The C.T. Bauer College of Business is the business school of the University of Houston, and is fully accredited by the AACSB International.  It offers B.B.A., M.B.A., MS Accountancy, MS Finance, and the Houston metropolitan area's only Ph.D. program in business administration.

History
The College of Business Administration was founded in 1942 as the business school of the University of Houston.

On July 12, 2000, businessman Ted Bauer, a Harvard University alumni 1942,  announced a $40 million donation to the University of Houston's College of Business Administration. In recognition of his generosity, the college was renamed the C.T. Bauer College of Business.
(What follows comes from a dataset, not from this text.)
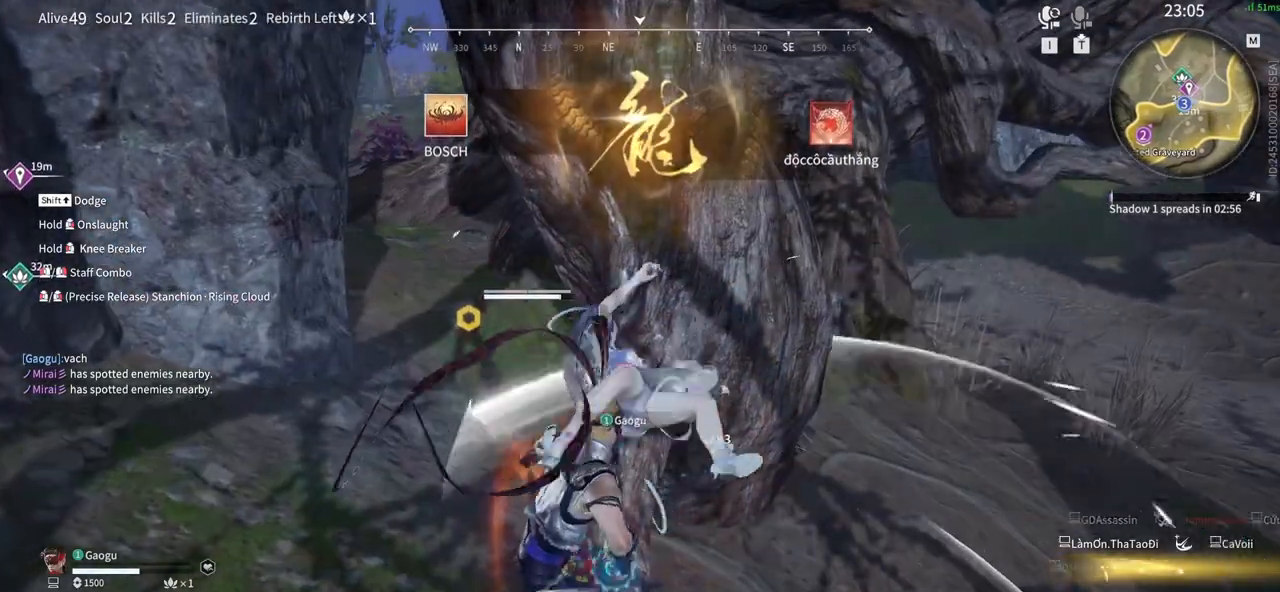
{"keys": [], "mouse": [], "events": []}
The Bauer College is located on the campus of the University of Houston and has been housed in Melcher Hall since 1986. Melcher Hall is named after Leroy Melcher—an alumnus of the University of Houston and successful businessman—who donated $3 million to the business school.

The school has students from many countries around the world and is considered one of the most diverse schools in the US.

The Bauer College broke ground on June 5, 2008 for the Michael J. Cemo Hall. The hall is named after Michael J. Cemo—a University of Houston alumnus and former president and CEO of AIM Distributors—who donated $3 million to the college. It opened in 2010.

The current dean of the Bauer College is Dr. Paul A. Pavlou, a preeminent scholar in digital business strategy, data science, and information systems.

Programs

The College has five academic departments: Accountancy and Taxation, Decision and Information Sciences, Marketing and Entrepreneurship, Finance, and Management. The student to teacher ratio is 3 to 1. The College offers full-time MBA students 21 certificate options with 100+ electives. Certificate areas include:
 Business Analytics, Business Modeling, and Supply Chain
 Energy
 Finance and Real Estate
 Management and Leadership
 Marketing and Entrepreneurship

The AIM Center
The AIM Center for Investment Management is a business center at Bauer that teaches undergraduate and graduate business students about corporate finance, accounting, information technology, marketing and other disciplines. The center features a laboratory, a conference room with video conferencing capabilities, a classroom, and a lobby with news video and a stock ticker. It is a $5 million facility which opened on February 20, 2002. The center was recognized as one of the best designed business school classrooms in the United States by American School and University magazine.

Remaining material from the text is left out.